▸ **Aim of the task**
Read through the records below and copy each line that uses the word "RoundedRectangle".

▸ **Stored data entries**
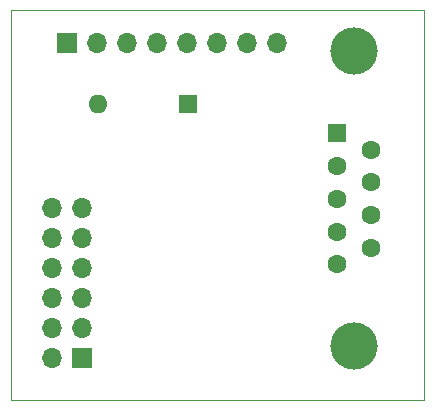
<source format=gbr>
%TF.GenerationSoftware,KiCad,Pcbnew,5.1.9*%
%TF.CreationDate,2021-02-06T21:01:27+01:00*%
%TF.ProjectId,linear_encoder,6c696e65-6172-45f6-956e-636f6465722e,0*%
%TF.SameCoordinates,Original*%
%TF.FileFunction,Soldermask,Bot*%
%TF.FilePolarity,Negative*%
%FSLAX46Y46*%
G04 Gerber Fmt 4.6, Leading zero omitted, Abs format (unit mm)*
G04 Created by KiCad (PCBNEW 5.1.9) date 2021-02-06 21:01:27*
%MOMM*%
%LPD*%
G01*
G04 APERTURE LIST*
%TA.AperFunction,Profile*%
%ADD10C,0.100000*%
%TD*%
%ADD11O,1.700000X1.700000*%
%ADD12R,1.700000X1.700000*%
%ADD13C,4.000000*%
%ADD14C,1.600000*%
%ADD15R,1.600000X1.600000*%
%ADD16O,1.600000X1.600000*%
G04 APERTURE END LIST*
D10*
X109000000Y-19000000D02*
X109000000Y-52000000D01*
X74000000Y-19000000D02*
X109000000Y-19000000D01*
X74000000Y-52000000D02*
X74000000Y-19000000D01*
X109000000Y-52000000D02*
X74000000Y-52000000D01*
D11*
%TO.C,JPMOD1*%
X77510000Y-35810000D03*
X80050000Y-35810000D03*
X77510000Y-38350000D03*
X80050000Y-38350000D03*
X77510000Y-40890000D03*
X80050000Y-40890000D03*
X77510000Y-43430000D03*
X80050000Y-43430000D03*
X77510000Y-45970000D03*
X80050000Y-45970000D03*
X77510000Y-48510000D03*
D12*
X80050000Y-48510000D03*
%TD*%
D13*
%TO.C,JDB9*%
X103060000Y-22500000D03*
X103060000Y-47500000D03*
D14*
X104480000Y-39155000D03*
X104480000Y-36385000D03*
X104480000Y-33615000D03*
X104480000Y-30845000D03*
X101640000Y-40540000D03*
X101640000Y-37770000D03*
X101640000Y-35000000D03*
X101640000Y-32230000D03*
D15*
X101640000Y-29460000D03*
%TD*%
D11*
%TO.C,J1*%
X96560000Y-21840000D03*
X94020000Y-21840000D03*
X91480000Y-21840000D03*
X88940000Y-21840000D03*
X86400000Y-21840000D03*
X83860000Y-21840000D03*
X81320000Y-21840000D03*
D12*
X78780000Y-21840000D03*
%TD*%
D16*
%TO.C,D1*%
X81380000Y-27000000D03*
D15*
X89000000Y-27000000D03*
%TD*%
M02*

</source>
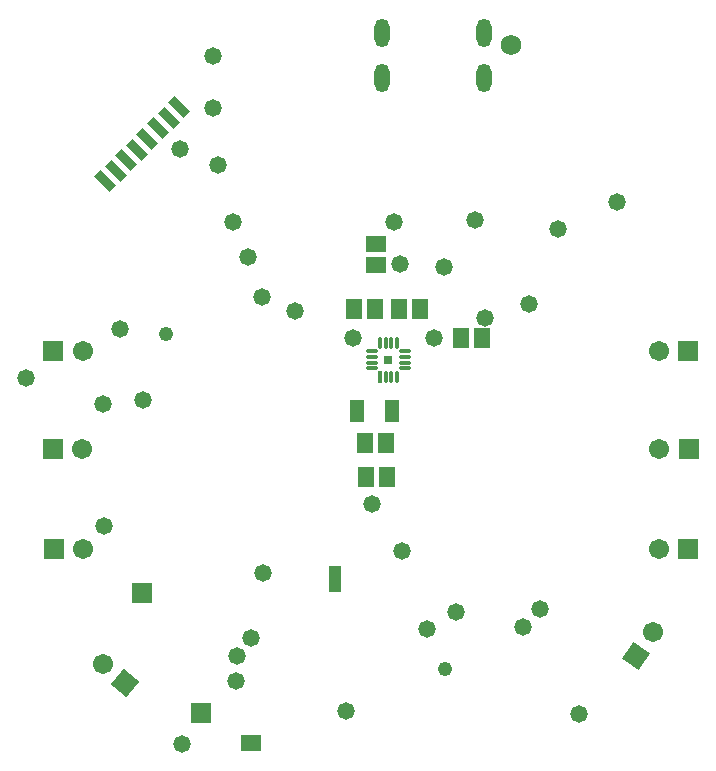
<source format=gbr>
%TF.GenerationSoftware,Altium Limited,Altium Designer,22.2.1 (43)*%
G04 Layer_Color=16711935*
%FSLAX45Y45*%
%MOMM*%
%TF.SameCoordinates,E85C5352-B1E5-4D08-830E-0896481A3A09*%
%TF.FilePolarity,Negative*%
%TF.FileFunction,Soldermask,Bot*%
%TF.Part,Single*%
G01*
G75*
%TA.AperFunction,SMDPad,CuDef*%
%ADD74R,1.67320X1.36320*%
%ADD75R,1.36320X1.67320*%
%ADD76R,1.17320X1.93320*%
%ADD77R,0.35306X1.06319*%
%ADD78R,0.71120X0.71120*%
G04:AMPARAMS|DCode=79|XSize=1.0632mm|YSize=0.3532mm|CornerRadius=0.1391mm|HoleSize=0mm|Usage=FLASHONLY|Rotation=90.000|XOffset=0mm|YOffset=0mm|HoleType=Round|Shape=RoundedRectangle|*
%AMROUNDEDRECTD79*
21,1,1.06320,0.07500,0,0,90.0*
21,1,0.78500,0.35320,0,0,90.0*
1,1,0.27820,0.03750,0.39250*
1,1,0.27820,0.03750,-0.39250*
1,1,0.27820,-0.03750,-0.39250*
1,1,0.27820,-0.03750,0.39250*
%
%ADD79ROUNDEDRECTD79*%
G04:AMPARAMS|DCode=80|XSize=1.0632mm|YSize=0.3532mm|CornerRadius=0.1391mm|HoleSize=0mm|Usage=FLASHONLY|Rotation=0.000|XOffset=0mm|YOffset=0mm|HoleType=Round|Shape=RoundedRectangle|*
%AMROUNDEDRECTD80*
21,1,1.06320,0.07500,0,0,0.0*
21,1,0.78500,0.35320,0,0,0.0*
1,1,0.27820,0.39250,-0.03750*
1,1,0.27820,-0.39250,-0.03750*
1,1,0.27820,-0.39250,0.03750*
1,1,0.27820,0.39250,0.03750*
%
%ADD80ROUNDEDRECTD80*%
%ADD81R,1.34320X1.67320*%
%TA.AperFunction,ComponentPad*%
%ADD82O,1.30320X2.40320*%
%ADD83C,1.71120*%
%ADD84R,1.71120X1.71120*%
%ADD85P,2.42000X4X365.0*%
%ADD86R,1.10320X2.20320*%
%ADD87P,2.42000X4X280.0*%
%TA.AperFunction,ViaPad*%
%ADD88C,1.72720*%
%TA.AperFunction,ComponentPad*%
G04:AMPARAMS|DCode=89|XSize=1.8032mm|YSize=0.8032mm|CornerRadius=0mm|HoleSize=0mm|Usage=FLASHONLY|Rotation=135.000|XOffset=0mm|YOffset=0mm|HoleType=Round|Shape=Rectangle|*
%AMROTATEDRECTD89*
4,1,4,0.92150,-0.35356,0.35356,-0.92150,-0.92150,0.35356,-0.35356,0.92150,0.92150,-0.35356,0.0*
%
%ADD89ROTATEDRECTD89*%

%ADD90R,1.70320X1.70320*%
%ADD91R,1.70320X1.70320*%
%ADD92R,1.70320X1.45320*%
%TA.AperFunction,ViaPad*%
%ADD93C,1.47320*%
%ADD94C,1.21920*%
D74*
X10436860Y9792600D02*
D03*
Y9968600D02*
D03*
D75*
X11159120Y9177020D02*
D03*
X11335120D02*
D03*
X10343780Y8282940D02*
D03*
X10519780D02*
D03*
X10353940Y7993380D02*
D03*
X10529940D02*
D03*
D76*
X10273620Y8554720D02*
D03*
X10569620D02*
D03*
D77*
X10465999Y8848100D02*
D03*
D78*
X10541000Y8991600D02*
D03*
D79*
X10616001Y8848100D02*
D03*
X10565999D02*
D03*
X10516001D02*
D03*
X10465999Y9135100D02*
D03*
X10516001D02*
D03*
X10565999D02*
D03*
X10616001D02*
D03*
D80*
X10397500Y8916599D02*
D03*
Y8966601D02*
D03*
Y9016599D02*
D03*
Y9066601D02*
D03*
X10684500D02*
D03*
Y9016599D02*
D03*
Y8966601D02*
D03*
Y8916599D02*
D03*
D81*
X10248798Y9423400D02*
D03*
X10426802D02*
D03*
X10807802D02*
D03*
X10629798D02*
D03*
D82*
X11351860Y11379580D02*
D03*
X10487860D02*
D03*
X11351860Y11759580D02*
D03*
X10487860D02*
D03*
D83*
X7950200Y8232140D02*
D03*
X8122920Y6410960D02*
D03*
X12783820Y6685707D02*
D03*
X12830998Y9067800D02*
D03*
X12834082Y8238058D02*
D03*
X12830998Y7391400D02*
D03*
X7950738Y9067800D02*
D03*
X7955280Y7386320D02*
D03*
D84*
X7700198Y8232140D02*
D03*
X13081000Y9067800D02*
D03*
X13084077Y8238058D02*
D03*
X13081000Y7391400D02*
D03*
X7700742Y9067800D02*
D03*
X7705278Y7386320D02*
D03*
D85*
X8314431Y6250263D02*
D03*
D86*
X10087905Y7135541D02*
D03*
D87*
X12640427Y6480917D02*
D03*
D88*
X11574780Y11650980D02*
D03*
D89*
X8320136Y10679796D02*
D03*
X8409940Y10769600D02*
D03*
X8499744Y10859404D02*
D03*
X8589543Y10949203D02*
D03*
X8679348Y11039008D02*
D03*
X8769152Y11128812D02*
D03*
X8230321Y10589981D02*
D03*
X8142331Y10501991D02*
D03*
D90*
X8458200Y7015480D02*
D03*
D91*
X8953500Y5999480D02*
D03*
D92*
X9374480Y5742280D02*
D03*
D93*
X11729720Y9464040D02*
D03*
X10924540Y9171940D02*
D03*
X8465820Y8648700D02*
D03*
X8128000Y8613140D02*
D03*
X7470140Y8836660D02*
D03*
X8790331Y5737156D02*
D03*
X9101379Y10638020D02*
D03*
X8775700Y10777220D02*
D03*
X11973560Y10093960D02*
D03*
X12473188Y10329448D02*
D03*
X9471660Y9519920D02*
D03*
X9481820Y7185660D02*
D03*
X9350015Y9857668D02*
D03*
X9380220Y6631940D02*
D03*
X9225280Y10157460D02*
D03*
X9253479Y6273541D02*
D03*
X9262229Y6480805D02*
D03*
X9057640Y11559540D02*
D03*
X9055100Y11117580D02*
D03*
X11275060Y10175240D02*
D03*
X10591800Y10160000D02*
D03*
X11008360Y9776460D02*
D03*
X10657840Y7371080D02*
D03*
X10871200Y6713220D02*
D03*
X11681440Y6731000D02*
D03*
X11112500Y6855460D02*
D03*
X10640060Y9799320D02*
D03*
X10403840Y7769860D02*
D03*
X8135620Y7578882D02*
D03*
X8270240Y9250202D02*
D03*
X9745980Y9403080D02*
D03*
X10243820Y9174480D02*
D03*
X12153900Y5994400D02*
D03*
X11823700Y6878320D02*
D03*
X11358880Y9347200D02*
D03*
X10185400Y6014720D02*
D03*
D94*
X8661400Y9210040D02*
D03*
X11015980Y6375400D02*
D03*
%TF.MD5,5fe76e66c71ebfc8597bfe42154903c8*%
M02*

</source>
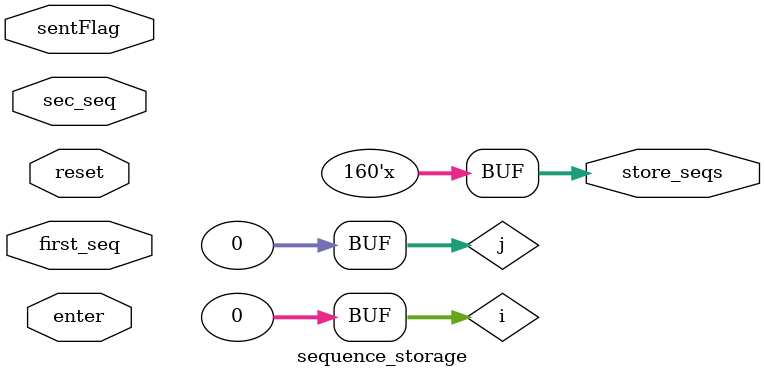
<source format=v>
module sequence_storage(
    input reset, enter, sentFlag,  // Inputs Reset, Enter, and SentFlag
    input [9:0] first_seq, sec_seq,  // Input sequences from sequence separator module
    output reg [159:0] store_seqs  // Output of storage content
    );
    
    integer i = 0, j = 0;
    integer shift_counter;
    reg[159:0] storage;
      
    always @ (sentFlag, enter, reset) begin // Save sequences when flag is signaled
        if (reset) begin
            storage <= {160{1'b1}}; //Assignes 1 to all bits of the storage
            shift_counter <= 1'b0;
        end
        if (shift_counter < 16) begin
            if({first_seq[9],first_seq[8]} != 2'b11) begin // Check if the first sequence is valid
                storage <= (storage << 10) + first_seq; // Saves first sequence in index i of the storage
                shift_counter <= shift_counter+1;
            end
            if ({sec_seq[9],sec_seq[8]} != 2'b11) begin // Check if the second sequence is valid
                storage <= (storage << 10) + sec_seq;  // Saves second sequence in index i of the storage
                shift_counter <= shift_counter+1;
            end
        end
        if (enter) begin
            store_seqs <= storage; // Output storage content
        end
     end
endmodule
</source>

▸ **Solution to this exercise**
G04:AMPARAMS|DCode=79|XSize=1.0632mm|YSize=0.3532mm|CornerRadius=0.1391mm|HoleSize=0mm|Usage=FLASHONLY|Rotation=90.000|XOffset=0mm|YOffset=0mm|HoleType=Round|Shape=RoundedRectangle|*
G04:AMPARAMS|DCode=80|XSize=1.0632mm|YSize=0.3532mm|CornerRadius=0.1391mm|HoleSize=0mm|Usage=FLASHONLY|Rotation=0.000|XOffset=0mm|YOffset=0mm|HoleType=Round|Shape=RoundedRectangle|*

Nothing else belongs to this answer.